Tras el ingreso, la economía española creció a un ritmo superior al registrado por los otros once Estados. Si le sumamos la salida definitiva de nuestro aislamiento internacional y la consiguiente estabilización de nuestra joven democracia, el balance es, sin duda, positivo.

Más de veinte años después se puede afirmar que los fondos estructurales recibidos por España permitieron construir nuestras grandes infraestructuras, crear trescientos mil empleos al año aproximadamente, además de compartir un espacio común, libre de fronteras, con una moneda única y con un plan de intercambios educativos y culturales que no tienen parangón en el mundo desarrollado. Las Fuerzas Armadas españolas son hoy un Ejército moderno que participa en misiones de paz y ayuda humanitaria, y la formación continua es parte de la vida diaria de sus miembros. Los españoles hemos hecho desaparecer ese «complejo de inferioridad» que sufríamos en el pasado y estudios actuales señalan un sentimiento de pertenencia europea muy arraigado entre los españoles, a pesar de la baja participación generalizada que se repite en los procesos electorales europeos en todo el territorio de la Unión.

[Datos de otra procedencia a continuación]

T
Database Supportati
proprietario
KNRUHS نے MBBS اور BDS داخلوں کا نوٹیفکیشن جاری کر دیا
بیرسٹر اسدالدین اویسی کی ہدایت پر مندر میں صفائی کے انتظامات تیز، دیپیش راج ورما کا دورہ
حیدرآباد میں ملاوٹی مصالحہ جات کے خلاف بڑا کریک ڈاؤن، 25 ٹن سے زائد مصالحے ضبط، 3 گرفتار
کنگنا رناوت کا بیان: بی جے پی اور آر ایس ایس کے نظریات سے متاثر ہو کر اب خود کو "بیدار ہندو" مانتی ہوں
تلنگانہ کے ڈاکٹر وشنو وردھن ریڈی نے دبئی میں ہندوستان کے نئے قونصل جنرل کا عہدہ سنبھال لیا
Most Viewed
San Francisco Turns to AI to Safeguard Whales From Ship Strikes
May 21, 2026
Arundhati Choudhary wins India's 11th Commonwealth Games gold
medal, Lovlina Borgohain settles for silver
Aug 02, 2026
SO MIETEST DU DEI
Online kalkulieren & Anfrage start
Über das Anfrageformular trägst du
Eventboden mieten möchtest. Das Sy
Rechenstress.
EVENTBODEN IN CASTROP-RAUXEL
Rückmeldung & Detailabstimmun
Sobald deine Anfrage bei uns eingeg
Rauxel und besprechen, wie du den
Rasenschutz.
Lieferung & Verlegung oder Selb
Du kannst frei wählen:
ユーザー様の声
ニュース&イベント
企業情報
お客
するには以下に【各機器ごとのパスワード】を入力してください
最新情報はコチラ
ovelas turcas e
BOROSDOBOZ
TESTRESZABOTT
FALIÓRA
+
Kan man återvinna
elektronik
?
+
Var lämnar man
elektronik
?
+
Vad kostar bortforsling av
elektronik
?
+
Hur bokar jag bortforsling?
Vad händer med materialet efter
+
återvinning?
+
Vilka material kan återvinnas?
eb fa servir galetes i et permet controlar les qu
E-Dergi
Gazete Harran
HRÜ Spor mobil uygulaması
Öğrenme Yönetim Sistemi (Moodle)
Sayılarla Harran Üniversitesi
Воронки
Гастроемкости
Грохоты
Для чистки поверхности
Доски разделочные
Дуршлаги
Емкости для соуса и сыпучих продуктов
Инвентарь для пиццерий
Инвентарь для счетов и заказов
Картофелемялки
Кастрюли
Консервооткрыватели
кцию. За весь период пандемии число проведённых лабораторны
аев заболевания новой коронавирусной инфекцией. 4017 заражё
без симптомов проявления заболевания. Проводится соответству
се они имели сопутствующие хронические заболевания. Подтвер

Por último, cabe destacar el cambio radical de los sucesivos Gobiernos de Francia en cuanto a la colaboración con nuestro país en la lucha antiterrorista, tanto en el ámbito judicial como en el policial.

Europa, lejos ya de ser un mero ente económico, camina hacia nuevos retos, y la construcción de una auténtica unión política y un Espacio Social Europeo se definen hoy como los objetivos más ambiciosos que comparten veintisiete Estados y quinientos millones de almas, ocupando España un lugar destacado en sus instituciones, además de estar considerado un interlocutor privilegiado con África y América Latina.

A los españoles, que siempre nos habíamos debatido entre el idealismo pacifista de rechazo a las armas y el miedo a no formar parte del bloque de países más poderosos, nos sirvieron en la bandeja de la polémica la cuestión de la permanencia o no de España en la OTAN. El temita no era moco de pavo y se había convertido en una china en el zapato de Felipe González, que intentaba por todos los medios dar con un plan que mantuviera a nuestro país dentro de la organización, sin que ello supusiera un desgaste político significativo para el PSOE y para él mismo como presidente del Gobierno, después de la vehemente y constante campaña llevada a cabo en contra de la organización atlantista.

Cada dos por tres, a González se le indigestaba el desayuno con los editoriales de la prensa nacional sobre el asunto y con las convocatorias de manifestaciones para pedir la salida de España de la Alianza, tal y como se comprometieron los socialistas en caso de llegar al poder.

El 19 de febrero de 1984, cincuenta mil personas participaron en la marcha contra la OTAN de Madrid a Torrejón de Ardoz, y otras tantas se dieron cita el 3 de junio en otra marcha pacifista en la capital de España por un «Referéndum claro y la salida de la OTAN».